Kiran settles into the cave wall, closing his eyes as he leans against it. “At first, it was because I feared how my father”—he clears his throat on that word for some reason—“might view it. You don’t have to be all that creative to imagine how he might have used it to torture his enemies.”

I shudder, and my mind can’t help but flash to what Kiran’s touch might do to me, if he ever gets his hands on me after I hand Asha over to Az.

My mouth goes dry. “I can imagine.”

“Once my father was gone, I was old enough to recognize that no one would trust someone who could manipulate their emotions. There would be no chance of diplomacy between myself and the other kingdoms.”

I scoff, and his eyes shoot open.

“What?”

“I mean, you didn’t seem to be too concerned with diplomacy when you decreed you’d kill your bride the morning after your wedding.”

Kiran’s molten eyes glaze over, as if he’s far off. “No, I wasn’t concerned with much else other than dousing my pain with anything that could distract me from it. Though it seems the other rulers didn’t care what I did to my human subjects.”

We let that thought settle uncomfortably between us.

“Do you use it often?”

Kiran shakes his head. “Not intentionally. Though I received no instruction in controlling it, so when my emotions are heightened, it seems to seep out of me, as much as I try to contain it.”

Ah, there it is.

If Kiran’s emotions are heightened with love when he’s near Asha, is it possible he leaks his love into her, causing her to believe she loves him back?

I’m not sure that makes Kiran a villain, but it does reinforce Az’s claim that Asha’s feelings can’t be trusted.

“If you’re so bent on keeping your power a secret,” I ask, “then why did you take away my pain that night?”

Kiran stares at me intently and appears to test his words before he speaks them. I’m used to that, having grown up around the fae. I know what it looks like when they’re scanning their words for possible lies.

Finally, he settles on, “It wasn’t difficult to take pity on you, finding you in that state.”

Something about his words makes me feel naked.

Despite that, there’s something he doesn’t say. A truth he’s had to work around.

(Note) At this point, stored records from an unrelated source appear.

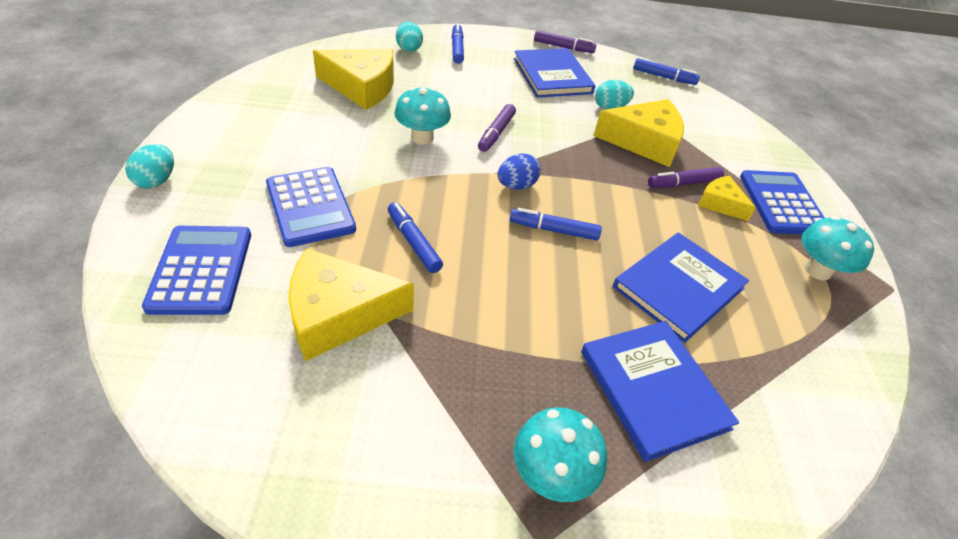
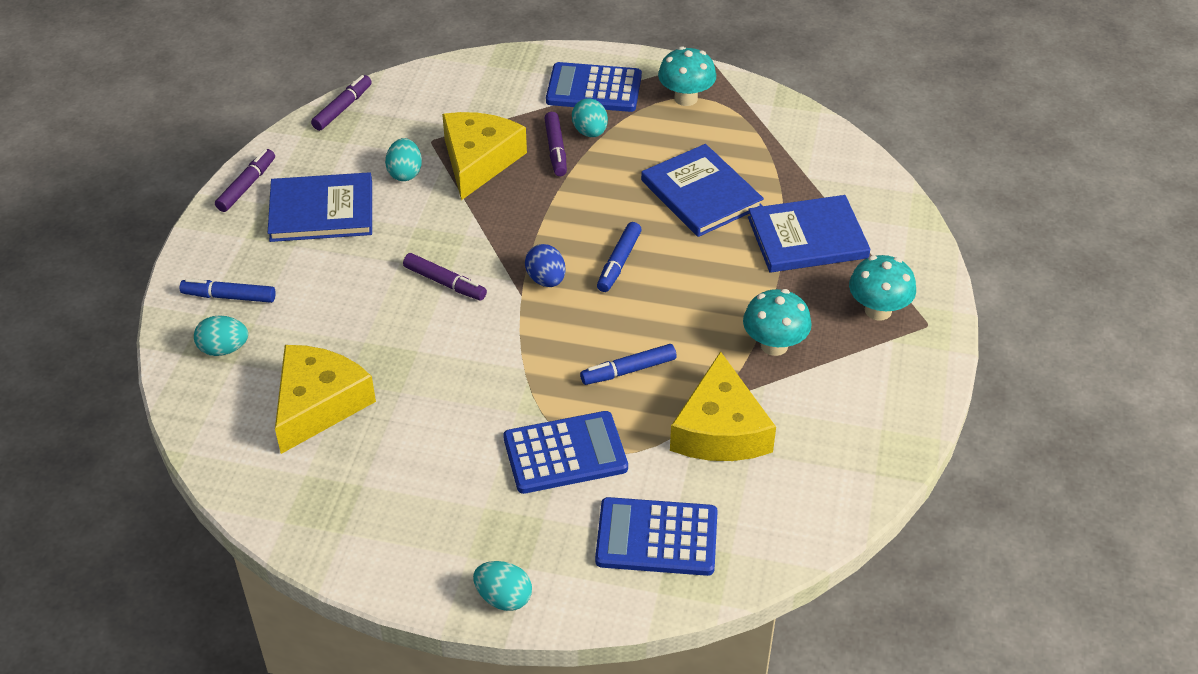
camera: 75 degrees left, 0 degrees up
turquoise mushroom [394,87,451,145] -> turquoise mushroom moved to [743,289,812,356]
blue marker [633,58,700,85] -> purple marker [311,75,372,131]
yellow cheese [698,176,756,221] -> turquoise egg [572,98,608,137]

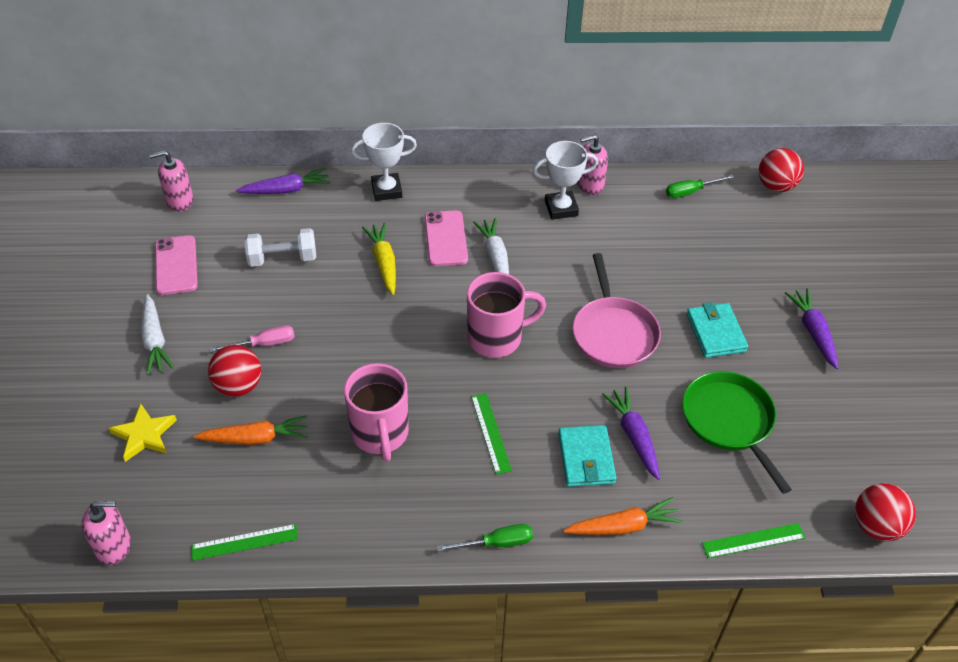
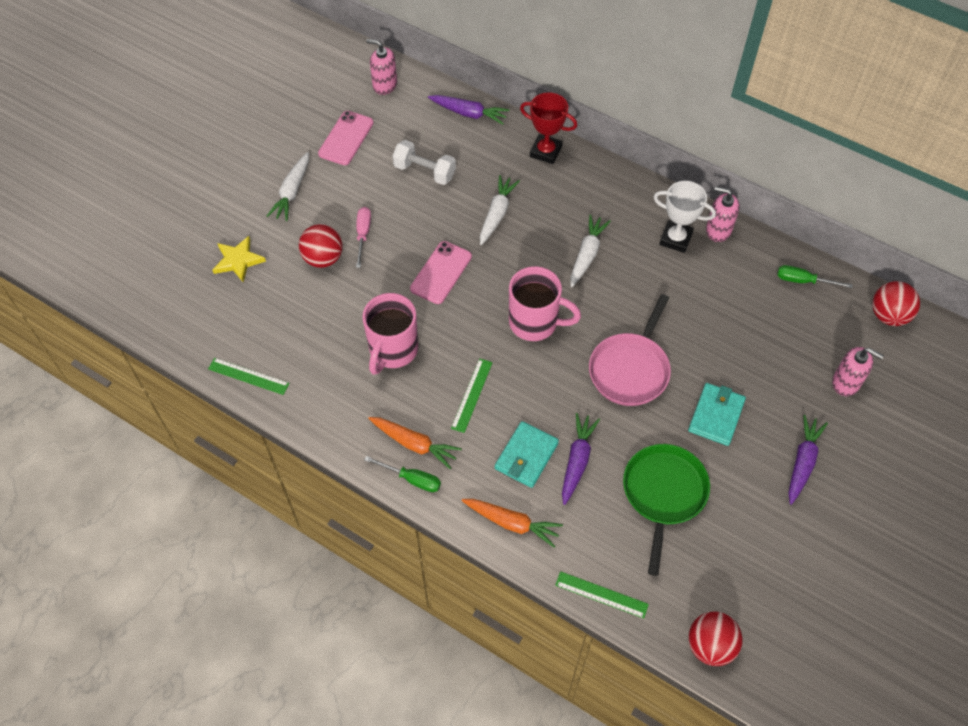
camera: 35 degrees right, 10 degrees up
pink soap dispenser [82,501,131,565] -> pink soap dispenser moved to [832,347,884,396]
orange carrot [193,415,308,445] -> orange carrot moved to [368,417,462,469]
pink screwdriver [209,325,295,352] -> pink screwdriver turned 105 degrees counterclockwise [356,207,371,268]
white trophy [351,123,417,201] -> red trophy [520,92,577,164]
yellow carrot [362,223,396,295] -> white carrot [480,175,520,245]
pink phone [425,210,468,266] -> pink phone moved to [410,241,472,304]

I don’t press him, but eventually he must decide it’s worth telling me, because he sits up straighter, swallowing before he continues. “When I murdered Fin’s wife, Ophelia, it was in a bout of rage over the fact she’d ruined my relationship with my brother by offering herself to me. The rage consumed me, so much so that when I think back to that moment, to my fire devouring her, I can’t help but feel that it wasn’t me. Even though logically I know it was. Even though I accept responsibility for my actions, for my loss of control. But, Blaise, I know what it is to look at the aftermath of losing control and think, ‘What have I done? That wasn’t me.’ And even then, knowing what that awful stepmother of yours did to you, I still don’t know half of the pain you’ve endured. But I suppose I know a fraction of it, and even that was almost too much for me to bear. At least, not on my own. I just…I suppose I didn’t want you to have to bear it all by yourself, especially if I could hold onto some of it for you. Even for just a moment.”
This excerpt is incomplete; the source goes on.